Stored data entries:

----------------

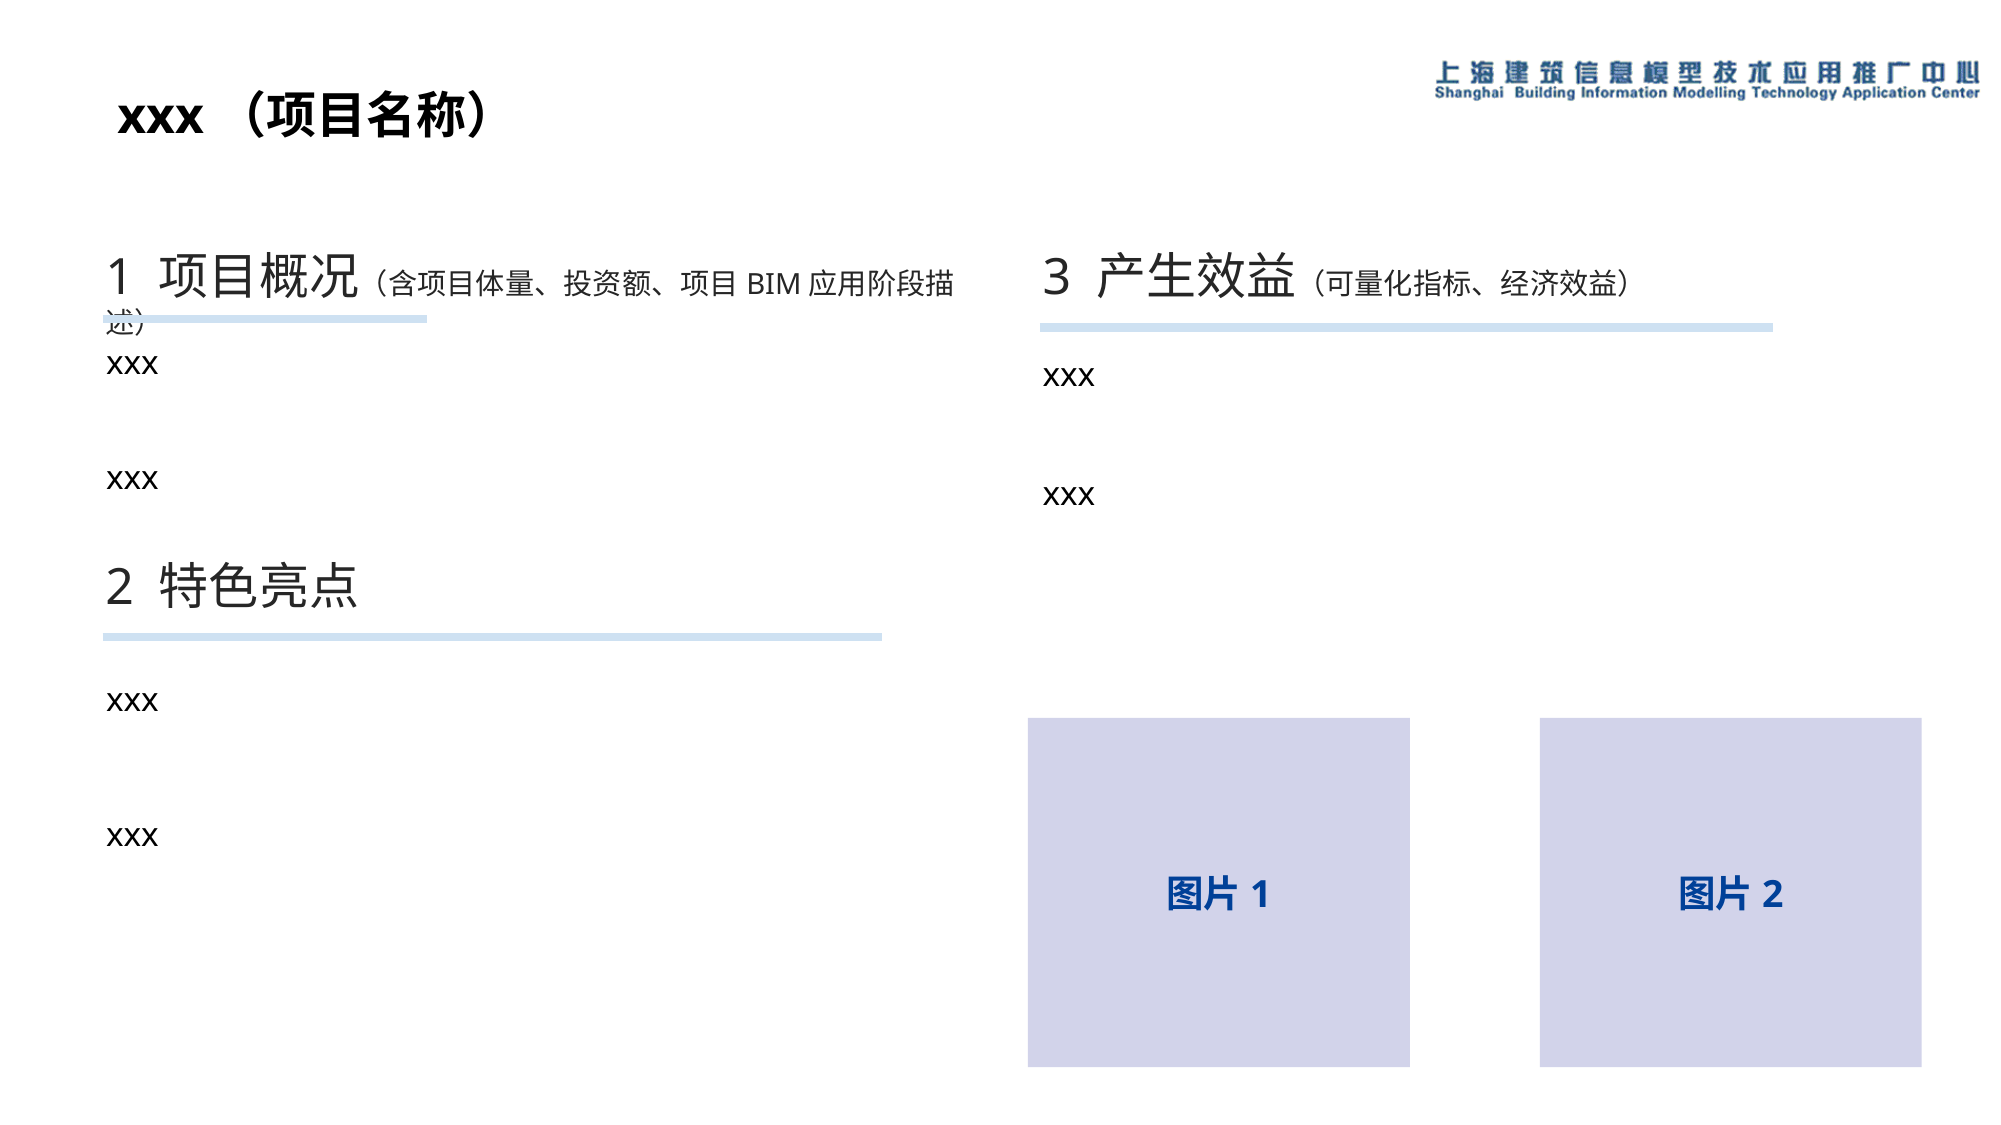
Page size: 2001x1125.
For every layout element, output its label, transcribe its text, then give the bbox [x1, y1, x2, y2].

text_box xxx xxx [91, 348, 900, 504]
picture [1435, 54, 1981, 102]
text_box 2 特色亮点 [90, 547, 883, 622]
text_box 1 项目概况（含项目体量、投资额、项目BIM应用阶段描述） [90, 237, 1005, 348]
text_box 图片1 [1027, 717, 1411, 1068]
text_box xxx xxx [91, 650, 953, 861]
text_box xxx xxx [1028, 345, 1983, 520]
text_box 3 产生效益（可量化指标、经济效益） [1028, 237, 1922, 313]
text_box 图片2 [1539, 717, 1923, 1068]
text_box xxx（项目名称） [102, 76, 635, 152]
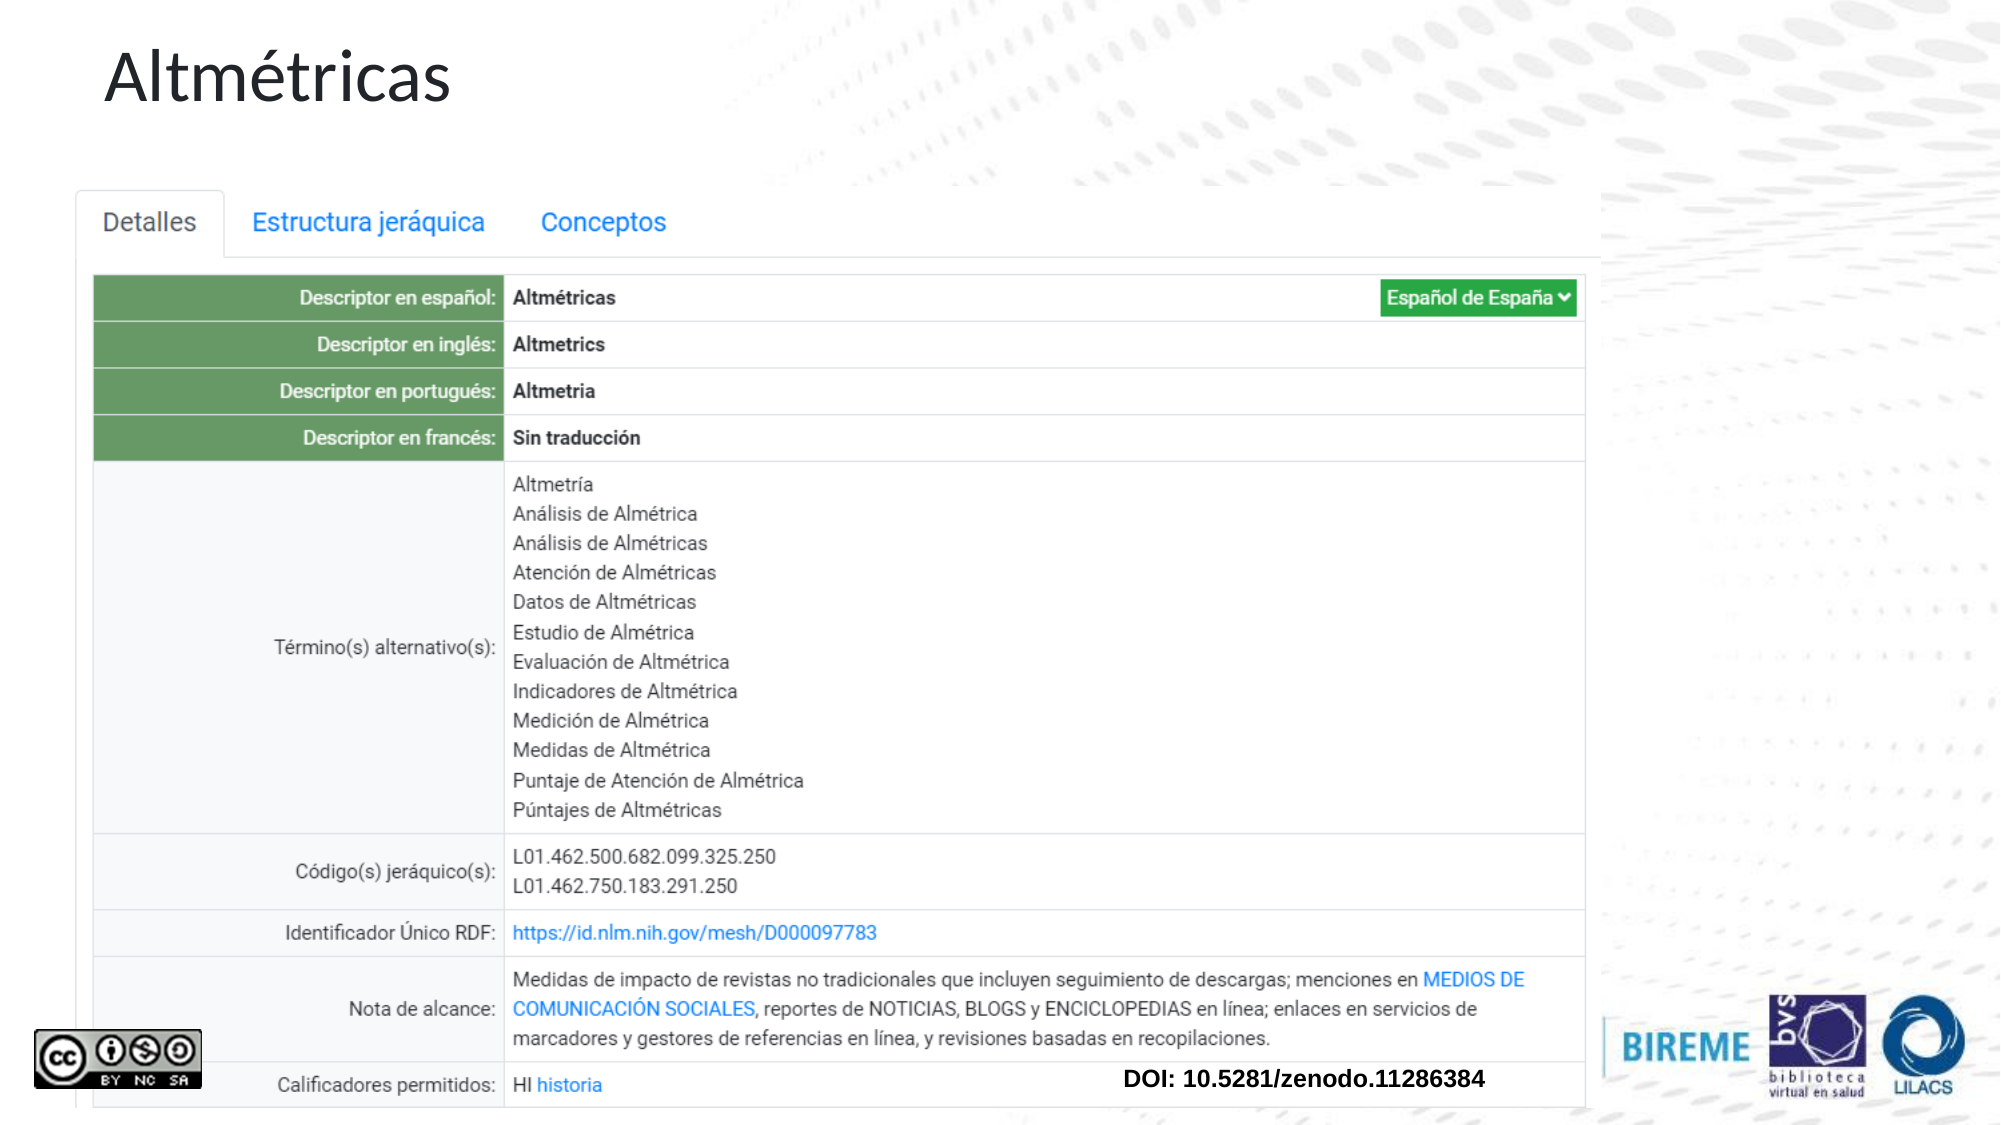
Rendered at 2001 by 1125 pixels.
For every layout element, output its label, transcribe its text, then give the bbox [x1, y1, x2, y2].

picture [0, 0, 2001, 1125]
title Altmétricas [89, 0, 1815, 187]
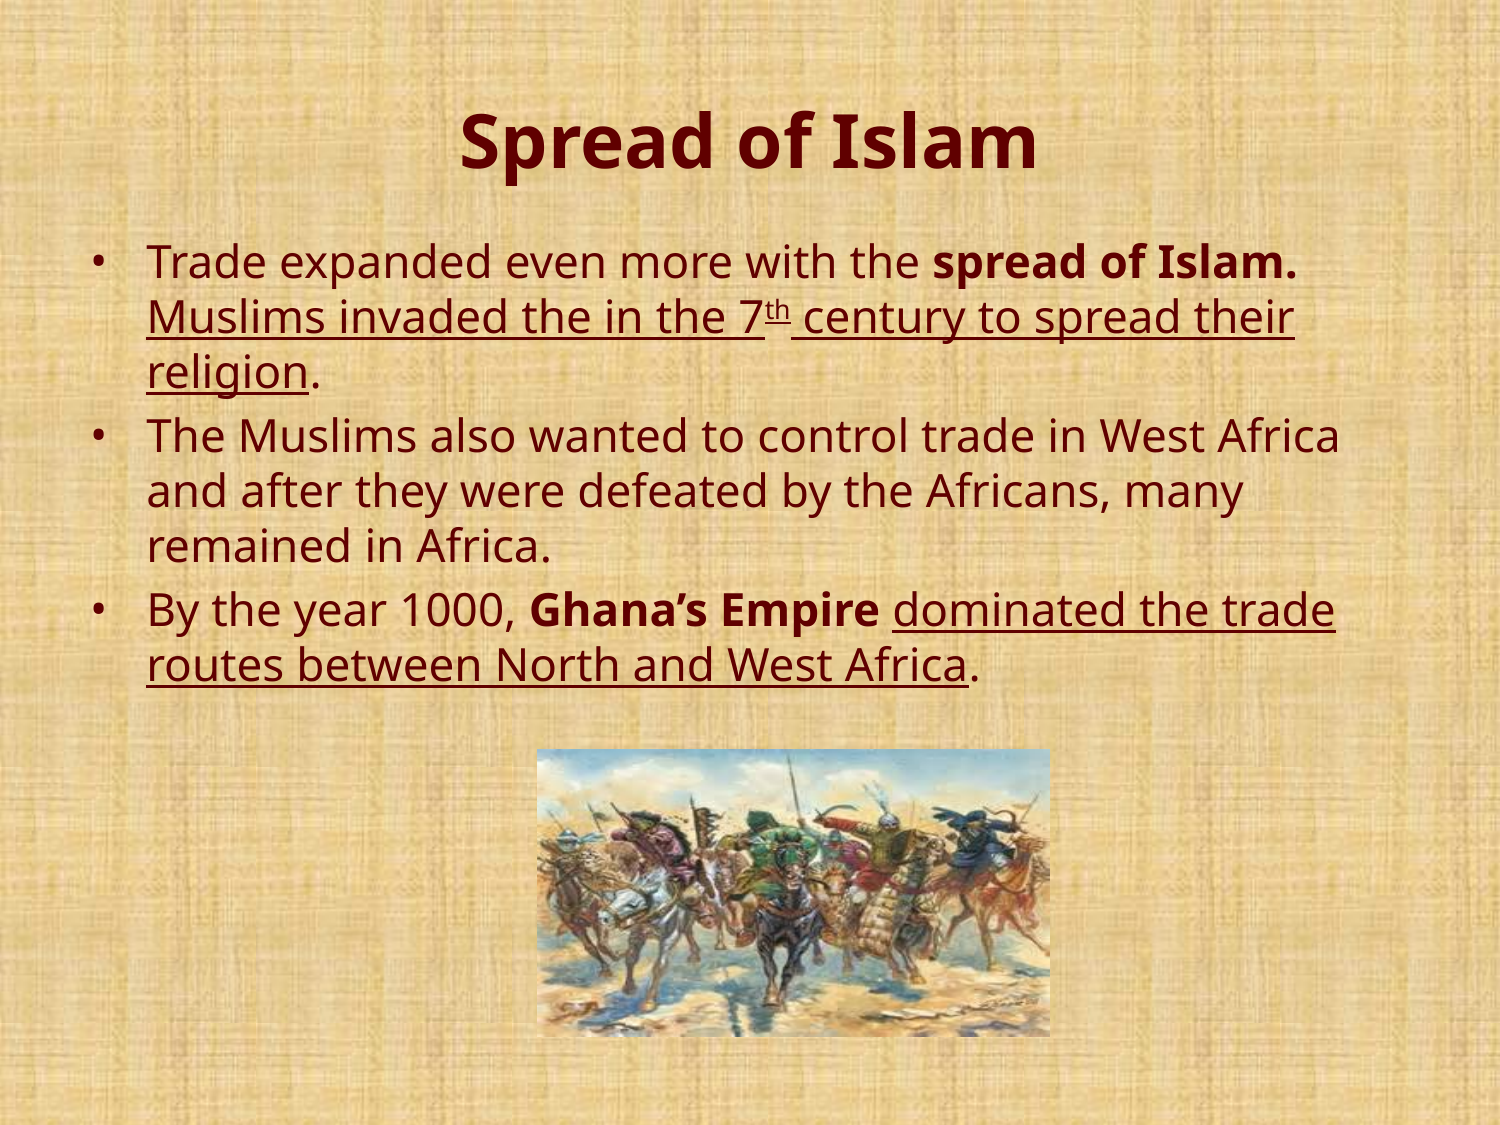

----------------

THE PROBLEM
The entries above are to be repeated in full, except for their pictures.

OUTPUT
Page size: 2001x1125.
For every layout element, output its label, transcribe its text, then give the bbox [x1, y1, x2, y2].

text_box xxx xxx [91, 348, 900, 504]
picture [1435, 54, 1981, 102]
text_box 2 特色亮点 [90, 547, 883, 622]
text_box 1 项目概况（含项目体量、投资额、项目BIM应用阶段描述） [90, 237, 1005, 348]
text_box 图片1 [1027, 717, 1411, 1068]
text_box xxx xxx [91, 650, 953, 861]
text_box xxx xxx [1028, 345, 1983, 520]
text_box 3 产生效益（可量化指标、经济效益） [1028, 237, 1922, 313]
text_box 图片2 [1539, 717, 1923, 1068]
text_box xxx（项目名称） [102, 76, 635, 152]
Rendered at 2001 by 1125 pixels.
For every layout element, output its label, transcribe its text, then give the bbox [x1, y1, x2, y2].

picture [0, 0, 2001, 1125]
title Altmétricas [89, 0, 1815, 187]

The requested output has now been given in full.